I’m new to using the OpenAI realtime API with GPT-4o-transcribe via WebSockets. My code successfully connects and streams audio from the microphone, but I’m experiencing poor quality and slow transcription responses.
I am experiencing similar results.
But note something about your code - they mention you need to use 24kHz sampling, not 16. So maybe try changing RATE to 24000
Thanks! I changed the sampling rate and it might slightly improve i guess? But still struggling with high latency and inaccuracy, especially compared to the GPT app.
Currently using AWS transcribe which works relatively well. But I was hoping for more accuracy for less common languages from gpt-4o-transcribe. But the latency is high and the results feel worse than Whisper.
Try playing around with the ‘turn_detection’ parameters. By default, it seems to be trying to transcribe very aggressively.

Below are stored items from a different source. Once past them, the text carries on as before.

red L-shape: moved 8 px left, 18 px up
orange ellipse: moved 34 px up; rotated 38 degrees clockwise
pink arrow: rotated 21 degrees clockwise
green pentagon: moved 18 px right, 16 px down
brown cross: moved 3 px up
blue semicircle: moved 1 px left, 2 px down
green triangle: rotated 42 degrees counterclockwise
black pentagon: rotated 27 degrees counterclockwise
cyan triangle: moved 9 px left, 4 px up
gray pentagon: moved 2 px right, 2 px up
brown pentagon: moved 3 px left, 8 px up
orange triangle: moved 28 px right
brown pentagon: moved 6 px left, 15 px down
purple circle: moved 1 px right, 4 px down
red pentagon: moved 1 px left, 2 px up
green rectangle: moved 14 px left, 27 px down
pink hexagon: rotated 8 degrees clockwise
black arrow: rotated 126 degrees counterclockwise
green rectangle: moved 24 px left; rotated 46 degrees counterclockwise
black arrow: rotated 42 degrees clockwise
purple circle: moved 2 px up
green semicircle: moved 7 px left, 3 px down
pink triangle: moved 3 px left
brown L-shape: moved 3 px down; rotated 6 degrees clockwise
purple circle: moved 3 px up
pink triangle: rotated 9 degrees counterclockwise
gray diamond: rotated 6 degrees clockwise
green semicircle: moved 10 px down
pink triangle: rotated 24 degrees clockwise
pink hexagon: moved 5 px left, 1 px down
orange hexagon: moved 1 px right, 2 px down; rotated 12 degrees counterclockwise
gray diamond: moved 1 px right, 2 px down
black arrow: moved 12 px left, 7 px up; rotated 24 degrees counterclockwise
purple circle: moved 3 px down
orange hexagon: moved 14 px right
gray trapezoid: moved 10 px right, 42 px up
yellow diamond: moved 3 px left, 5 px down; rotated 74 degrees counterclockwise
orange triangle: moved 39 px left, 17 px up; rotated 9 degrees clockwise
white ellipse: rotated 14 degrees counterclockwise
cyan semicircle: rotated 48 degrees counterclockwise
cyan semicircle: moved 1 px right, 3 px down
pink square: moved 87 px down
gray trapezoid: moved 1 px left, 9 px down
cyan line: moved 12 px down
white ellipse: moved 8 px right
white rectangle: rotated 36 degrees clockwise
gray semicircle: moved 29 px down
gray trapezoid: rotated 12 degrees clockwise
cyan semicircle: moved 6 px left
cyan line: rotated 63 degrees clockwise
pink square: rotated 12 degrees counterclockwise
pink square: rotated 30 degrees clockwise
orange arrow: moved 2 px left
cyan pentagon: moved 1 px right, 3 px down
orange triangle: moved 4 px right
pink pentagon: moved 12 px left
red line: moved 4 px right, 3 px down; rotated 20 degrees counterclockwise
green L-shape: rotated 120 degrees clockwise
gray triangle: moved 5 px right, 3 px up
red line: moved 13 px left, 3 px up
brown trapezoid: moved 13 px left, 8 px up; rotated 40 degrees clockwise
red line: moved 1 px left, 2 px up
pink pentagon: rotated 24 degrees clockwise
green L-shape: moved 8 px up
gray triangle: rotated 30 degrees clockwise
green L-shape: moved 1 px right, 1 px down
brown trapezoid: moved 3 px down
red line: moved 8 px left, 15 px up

threshold: Activation threshold (0 to 1). A higher threshold requires louder audio to activate the model, which might improve performance in noisy environments.
prefix_padding_ms: Amount of audio (in milliseconds) to include before the voice activity detection (VAD) detects speech.
silence_duration_ms: Duration of silence (in milliseconds) needed to detect the end of speech. Shorter values will detect turns more quickly.
When I first tried it, I was surprised by how poorly it performed, but try increasing prefix_padding_ms to 1 second and see if that helps
I also have the same latency issue (the quality is good enough for me though).
Even the mini model (gpt-4o-mini-transcribe) is several times slower than Deepgram (the mini model typically takes 1.5s-2s to output the transcripts, which is too slow for realtime conversation).
I would like to know if it also holds for the gpt-4o-transcribe. More specifically, does it downsample anything higher to 24 khz or to 16 khz? That’s why I came here. I know you may not know but someone tag OpenAI pls. Ty.
The realtime API, presenting only gpt-4o variants, informs us about the underlying model itself.
Input
For pcm16, input audio must be 16-bit PCM at a 24kHz sample rate, single channel (mono), and little-endian byte order.
Output
For pcm16, output audio is sampled at a rate of 24kHz.
As this reflects the internal format that the AI model is trained on (after convolution), anything accepted by the API beyond that would need resampling to align with the encoded training corpus.
The gpt-4o model itself is pretrained on audio, then the fine-tuning to make it trained to take input audio and generate text.
We can infer that all model encoded audio that is transformed to tokens both for input and output learning would have a unifying internal format.
One can then extrapolate that when you see “raw” or “pcm” only having one format you must provide or receive, across several endpoints that expose such I/O, this is that model’s native sample rate and channel count input to its codec.
Perceptual lossy audio like mp3 would be decoded to the needed destination.
Today is 2026, gpt-4o-transcribe realtime api still has many limitation when working with prompt(it tries to return prompt if audio quality is not perfect). Anyone got same issue?